Tim Cook: “I hope I never see again” how the FBI came for Apple after San Bernardino

“I've never seen the government apparatus move against an individual or a company like this before.”
October 3, 2018, 7:01pm

It doesn’t look like Apple will be unlocking any iPhones for the FBI anytime soon. In an interview with VICE News, CEO Tim Cook described the government’s assault on Apple to unlock an iPhone carried by one of the terrorists in the 2015 San Bernardino attack as something “I hope never to see again.”

The iPhone 5C was technically the property of the County of San Bernardino and issued to one of the shooters who killed 14 and injured 22 in the December 2015 attack. The feds wanted Apple to write a new OS to open the phone; Cook refused and the case appeared headed for the Supreme Court before the Department of Justice found another means to unlock the phone and dropped its case at the eleventh hour.


“I've never seen the government apparatus move against an individual or a company like this before,” Cook told VICE News. “Maybe I was just naive about the way things work. But I think there was a decision, at some level, that this process needed to exist, and the means to get there wasn't necessarily a topic, and so I saw a side that I had never seen before.

Read: Tim Cook says a Facebook-style data breach won't happen at Apple

“And I hope to never see it again.”

Since then, Apple has been at the center of the debate over encryption and government access to private communications. Apple’s view is this: It’s your phone; an immense amount of data is stored there, from email and texts to photos and social media to financial and browsing data; and you should be in control of it.

“Our simple view is if you buy a phone from us, it's yours. And I don't have the right or the ability to unlock it. It's encrypted. And it's encrypted with your password,” he said. “The FBI didn't accept that.”

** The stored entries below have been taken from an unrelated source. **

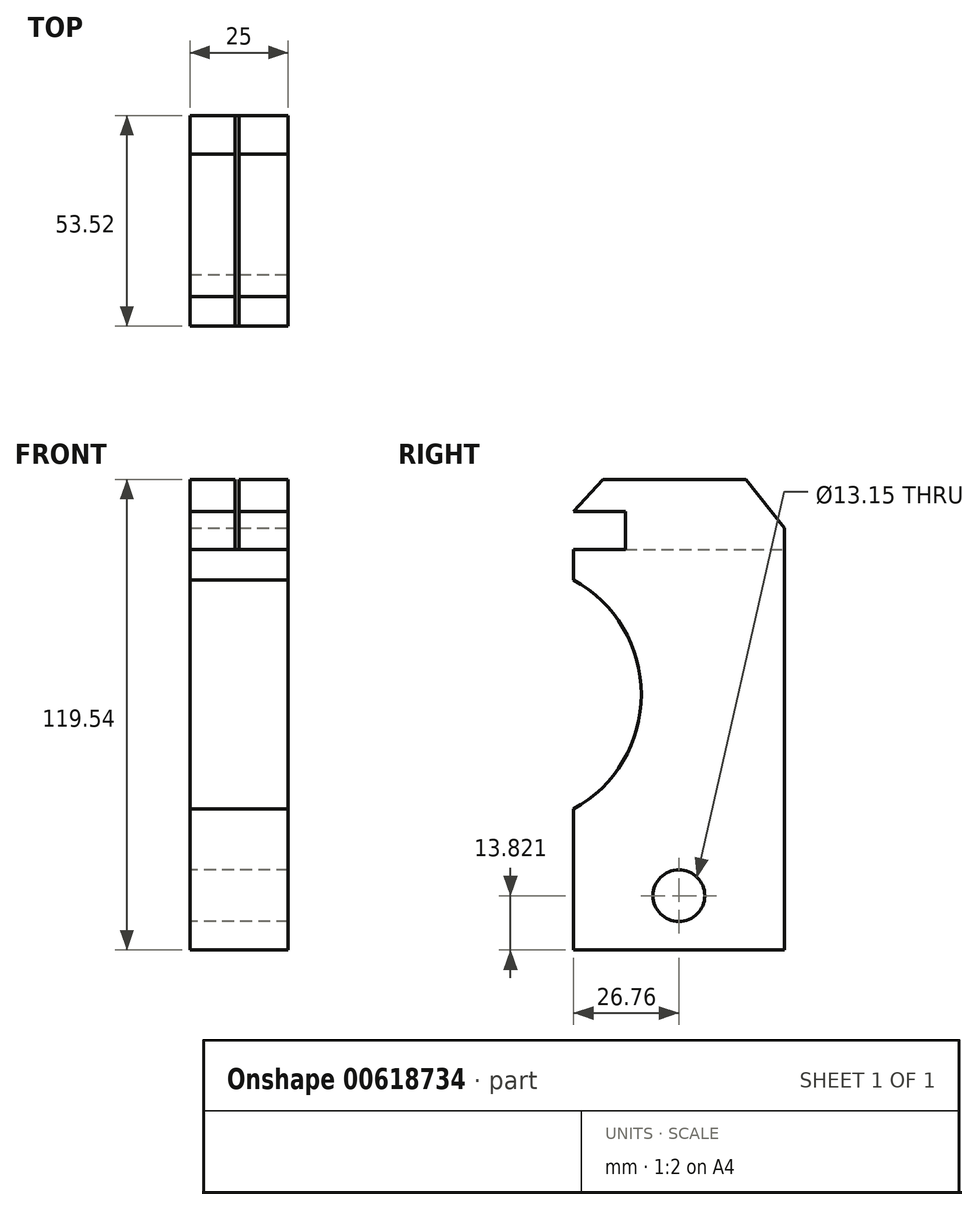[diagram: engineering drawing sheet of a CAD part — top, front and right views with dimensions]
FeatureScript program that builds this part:
annotation { "Feature Type Name" : "Feature", "Feature Type Description" : "" }
export const myFeature = defineFeature(function(context is Context, id is Id, definition is map)
    precondition{}
    {
        {
            var Q0;
            Q0=qCreatedBy(makeId("Right.planeOp"),FACE);
            var sketch = newSketch(context, id + "F0", { "sketchPlane" : qUnion([Q0])});
            skLineSegment(sketch, "E0.bottom", {"start": v(-27.84, 57.08) * mm, "end": v(27.84, 57.08) * mm});
            skLineSegment(sketch, "E0.top", {"start": v(-27.84, -57.08) * mm, "end": v(27.84, -57.08) * mm});
            skLineSegment(sketch, "E0.left", {"start": v(-27.84, 57.08) * mm, "end": v(-27.84, -57.08) * mm});
            skLineSegment(sketch, "E0.right", {"start": v(27.84, 57.08) * mm, "end": v(27.84, -57.08) * mm});
            skPoint(sketch, "E0.middle", {"position": v(0, 0) * mm});
            skCircle(sketch, "E1", {"center": v(0, -40.85) * mm, "radius": 5.72 * mm});
            skSolve(sketch);
        }
        {
            var Q0;
            Q0=makeQuery(id+"F0.imprint","IMPRINT",FACE,{"disambiguationData":[TD([[makeQuery(id+"F0.imprint","IMPRINT",EDGE,{"derivedFrom":sQuery(id+"F0.wireOp",EDGE,"E0.bottom")}),-1.0]])]});
            extrude(context, id + "F1", {"entities" : qUnion([Q0]), "depth" : 25 * mm, "offsetDistance" : 25 * mm});
        }
        {
            var Q0;
            Q0=makeQuery(id+"F1.opExtrude","CAP_FACE",FACE,{"disambiguationData":[OSD([sQuery(id+"F0.wireOp",EDGE,"E0.bottom"),sQuery(id+"F0.wireOp",EDGE,"E0.top"),sQuery(id+"F0.wireOp",EDGE,"E0.left"),sQuery(id+"F0.wireOp",EDGE,"E0.right"),sQuery(id+"F0.wireOp",EDGE,"E1")])],"isStart":false});
            var sketch = newSketch(context, id + "F2", { "sketchPlane" : qUnion([Q0])});
            skArc(sketch, "E2", {"start": v(-27.84, -24.75) * mm, "mid": v(-9.54, 3.15) * mm, "end": v(-27.84, 31.06) * mm});
            skSolve(sketch);
        }
        {
            var Q0;
            Q0 = qSketchRegion(id + "F2", true);
            var Q1;
            {var subQ2=sQuery(id+"F2.wireOp",EDGE,"E2");Q1=makeQuery(id+"F2.imprint","IMPRINT",FACE,{"disambiguationData":[TD([[makeQuery(id+"F2.imprint","IMPRINT",EDGE,{"derivedFrom":subQ2}),-1.0]])]});}
            var Q2;
            Q2=makeQuery(id+"F1.opExtrude","CAP_FACE",FACE,{"disambiguationData":[OSD([sQuery(id+"F0.wireOp",EDGE,"E0.bottom"),sQuery(id+"F0.wireOp",EDGE,"E0.top"),sQuery(id+"F0.wireOp",EDGE,"E0.left"),sQuery(id+"F0.wireOp",EDGE,"E0.right"),sQuery(id+"F0.wireOp",EDGE,"E1")])],"isStart":false});
            var Q3;
            Q3=makeQuery(id+"F1.opExtrude","CAP_FACE",FACE,{"disambiguationData":[OSD([sQuery(id+"F0.wireOp",EDGE,"E0.bottom"),sQuery(id+"F0.wireOp",EDGE,"E0.top"),sQuery(id+"F0.wireOp",EDGE,"E0.left"),sQuery(id+"F0.wireOp",EDGE,"E0.right"),sQuery(id+"F0.wireOp",EDGE,"E1")])],"isStart":true});
            extrude(context, id + "F3", {"entities" : qUnion([Q0, Q1, Q2, Q3]), "operationType" : NewBodyOperationType.REMOVE, "oppositeDirection" : true, "depth" : 25 * mm, "offsetDistance" : 25 * mm});
        }
        {
            var Q0;
            Q0=qCreatedBy(makeId("Right.planeOp"),FACE);
            var sketch = newSketch(context, id + "F4", { "sketchPlane" : qUnion([Q0])});
            skLineSegment(sketch, "E3.bottom", {"start": v(-26.76, 59.77) * mm, "end": v(26.76, 59.77) * mm});
            skLineSegment(sketch, "E3.top", {"start": v(-26.76, -59.77) * mm, "end": v(26.76, -59.77) * mm});
            skLineSegment(sketch, "E3.left", {"start": v(-26.76, 59.77) * mm, "end": v(-26.76, -59.77) * mm});
            skLineSegment(sketch, "E3.right", {"start": v(26.76, 59.77) * mm, "end": v(26.76, -59.77) * mm});
            skPoint(sketch, "E3.middle", {"position": v(0, 0) * mm});
            skCircle(sketch, "E4", {"center": v(0, -45.95) * mm, "radius": 6.57 * mm});
            skSolve(sketch);
        }
        {
            var Q0;
            Q0 = qSketchRegion(id + "F4", true);
            extrude(context, id + "F5", {"entities" : qUnion([Q0]), "depth" : 25 * mm, "offsetDistance" : 25 * mm});
        }
        {
            var Q0;
            Q0=makeQuery(id+"F5.opExtrude","CAP_FACE",FACE,{"disambiguationData":[OSD([sQuery(id+"F4.wireOp",EDGE,"E3.bottom"),sQuery(id+"F4.wireOp",EDGE,"E3.top"),sQuery(id+"F4.wireOp",EDGE,"E3.left"),sQuery(id+"F4.wireOp",EDGE,"E3.right"),sQuery(id+"F4.wireOp",EDGE,"E4")])],"isStart":false});
            var sketch = newSketch(context, id + "F6", { "sketchPlane" : qUnion([Q0])});
            skArc(sketch, "E5", {"start": v(-26.76, -23.95) * mm, "mid": v(-9.55, 5.17) * mm, "end": v(-26.76, 34.28) * mm});
            skSolve(sketch);
        }
        {
            var Q0;
            Q0 = qSketchRegion(id + "F6", true);
            var Q1;
            {var subQ0=sQuery(id+"F6.wireOp",EDGE,"E5");Q1=makeQuery(id+"F6.imprint","IMPRINT",FACE,{"disambiguationData":[TD([[makeQuery(id+"F6.imprint","IMPRINT",EDGE,{"derivedFrom":subQ0}),1.0]])]});}
            extrude(context, id + "F7", {"entities" : qUnion([Q0, Q1]), "operationType" : NewBodyOperationType.REMOVE, "oppositeDirection" : true, "depth" : 25 * mm, "offsetDistance" : 25 * mm});
        }
        {
            var Q0;
            Q0=makeQuery(id+"F5.opExtrude","CAP_FACE",FACE,{"disambiguationData":[OSD([sQuery(id+"F4.wireOp",EDGE,"E3.bottom"),sQuery(id+"F4.wireOp",EDGE,"E3.top"),sQuery(id+"F4.wireOp",EDGE,"E3.left"),sQuery(id+"F4.wireOp",EDGE,"E3.right"),sQuery(id+"F4.wireOp",EDGE,"E4")])],"isStart":false});
            var sketch = newSketch(context, id + "F8", { "sketchPlane" : qUnion([Q0])});
            skLineSegment(sketch, "E6", {"start": v(-26.76, 42.06) * mm, "end": v(-13.62, 42.06) * mm});
            skLineSegment(sketch, "E7", {"start": v(-13.62, 42.06) * mm, "end": v(-13.62, 51.72) * mm});
            skLineSegment(sketch, "E8", {"start": v(-13.62, 51.72) * mm, "end": v(-26.76, 51.72) * mm});
            skSolve(sketch);
        }
        {
            var Q0;
            Q0 = qSketchRegion(id + "F8", true);
            var Q1;
            {var subQ0=sQuery(id+"F8.wireOp",EDGE,"E6");Q1=makeQuery(id+"F8.imprint","IMPRINT",FACE,{"disambiguationData":[TD([[makeQuery(id+"F8.imprint","IMPRINT",EDGE,{"derivedFrom":subQ0}),1.0]])]});}
            extrude(context, id + "F9", {"entities" : qUnion([Q0, Q1]), "operationType" : NewBodyOperationType.REMOVE, "oppositeDirection" : true, "depth" : 25 * mm, "offsetDistance" : 25 * mm});
        }
        {
            var Q0;
            Q0=makeQuery(id+"F5.opExtrude","CAP_FACE",FACE,{"disambiguationData":[OSD([sQuery(id+"F4.wireOp",EDGE,"E3.bottom"),sQuery(id+"F4.wireOp",EDGE,"E3.top"),sQuery(id+"F4.wireOp",EDGE,"E3.left"),sQuery(id+"F4.wireOp",EDGE,"E3.right"),sQuery(id+"F4.wireOp",EDGE,"E4")])],"isStart":false});
            var sketch = newSketch(context, id + "F10", { "sketchPlane" : qUnion([Q0])});
            skLineSegment(sketch, "E9", {"start": v(-26.76, -47.3) * mm, "end": v(-16.57, -59.77) * mm});
            skLineSegment(sketch, "E10", {"start": v(15.36, -59.77) * mm, "end": v(26.76, -50.78) * mm});
            skLineSegment(sketch, "E11", {"start": v(26.76, 49.57) * mm, "end": v(18.58, 59.77) * mm});
            skLineSegment(sketch, "E12", {"start": v(-26.76, 51.72) * mm, "end": v(-19.25, 59.77) * mm});
            skSolve(sketch);
        }
        {
            var Q0;
            Q0 = qSketchRegion(id + "F10", true);
            var Q1;
            {var subQ0=sQuery(id+"F10.wireOp",EDGE,"E12");Q1=makeQuery(id+"F10.imprint","IMPRINT",FACE,{"disambiguationData":[TD([[makeQuery(id+"F10.imprint","IMPRINT",EDGE,{"derivedFrom":subQ0}),1.0]])]});}
            extrude(context, id + "F11", {"entities" : qUnion([Q0, Q1]), "operationType" : NewBodyOperationType.REMOVE, "oppositeDirection" : true, "depth" : 25 * mm, "offsetDistance" : 25 * mm});
        }
        {
            var Q0;
            Q0=makeQuery(id+"F5.opExtrude","CAP_FACE",FACE,{"disambiguationData":[OSD([sQuery(id+"F4.wireOp",EDGE,"E3.bottom"),sQuery(id+"F4.wireOp",EDGE,"E3.top"),sQuery(id+"F4.wireOp",EDGE,"E3.left"),sQuery(id+"F4.wireOp",EDGE,"E3.right"),sQuery(id+"F4.wireOp",EDGE,"E4")])],"isStart":false});
            var sketch = newSketch(context, id + "F12", { "sketchPlane" : qUnion([Q0])});
            skLineSegment(sketch, "E13", {"start": v(16.97, 59.77) * mm, "end": v(26.76, 47.42) * mm});
            skSolve(sketch);
        }
        {
            var Q0;
            Q0 = qSketchRegion(id + "F12", true);
            var Q1;
            {var subQ0=sQuery(id+"F12.wireOp",EDGE,"E13");Q1=makeQuery(id+"F12.imprint","IMPRINT",FACE,{"disambiguationData":[TD([[makeQuery(id+"F12.imprint","IMPRINT",EDGE,{"derivedFrom":subQ0}),1.0]])]});}
            extrude(context, id + "F13", {"entities" : qUnion([Q0, Q1]), "operationType" : NewBodyOperationType.REMOVE, "oppositeDirection" : true, "depth" : 25 * mm, "offsetDistance" : 25 * mm});
        }
        {
            var Q0;
            Q0=makeQuery(id+"F5.opExtrude","SWEPT_FACE",FACE,{"disambiguationData":[OSD([sQuery(id+"F4.wireOp",EDGE,"E3.bottom")])]});
            var sketch = newSketch(context, id + "F14", { "sketchPlane" : qUnion([Q0])});
            skLineSegment(sketch, "E14", {"start": v(12.5, 16.97) * mm, "end": v(12.5, -19.25) * mm});
            skLineSegment(sketch, "E15", {"start": v(11.5, -19.25) * mm, "end": v(11.5, 16.97) * mm});
            skLineSegment(sketch, "E16", {"start": v(11.5, -19.25) * mm, "end": v(11.5, -42.41) * mm});
            skLineSegment(sketch, "E17", {"start": v(11.5, -42.41) * mm, "end": v(12.5, -42.41) * mm});
            skLineSegment(sketch, "E18", {"start": v(12.5, -42.41) * mm, "end": v(12.5, -19.25) * mm});
            skLineSegment(sketch, "E19", {"start": v(12.5, 16.97) * mm, "end": v(12.5, 39.22) * mm});
            skLineSegment(sketch, "E20", {"start": v(12.5, 39.22) * mm, "end": v(11.5, 39.22) * mm});
            skLineSegment(sketch, "E21", {"start": v(11.5, 39.22) * mm, "end": v(11.5, 16.97) * mm});
            skSolve(sketch);
        }
        {
            var Q0;
            Q0 = qSketchRegion(id + "F14", true);
            var Q1;
            Q1=makeQuery(id+"F9.boolean.opBoolean","COPY",FACE,{"derivedFrom":makeQuery(id+"F9.opExtrude","SWEPT_FACE",FACE,{"disambiguationData":[OSD([sQuery(id+"F8.wireOp",EDGE,"E6")])]})});
            extrude(context, id + "F15", {"entities" : qUnion([Q0]), "operationType" : NewBodyOperationType.REMOVE, "endBound" : BoundingType.UP_TO_SURFACE, "oppositeDirection" : true, "depth" : 15.3 * mm, "endBoundEntityFace" : qUnion([Q1]), "offsetDistance" : 25 * mm});
        }
    });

Read: Tim Cook explains why Apple banned Alex Jones

Carrying out the government’s request to build a new OS to unlock iPhones would put hundreds of millions of iPhone users at risk.

“I mean, you could imagine if such a tool existed: It would be the target of everyone in the world to try to guard this tool. And so, we refused,” he said.

Cook felt that this case was unprecedented and said that Apple “could not find a single case in the history of the United States where a company had been ordered to do something that was bad for hundreds of millions of people.”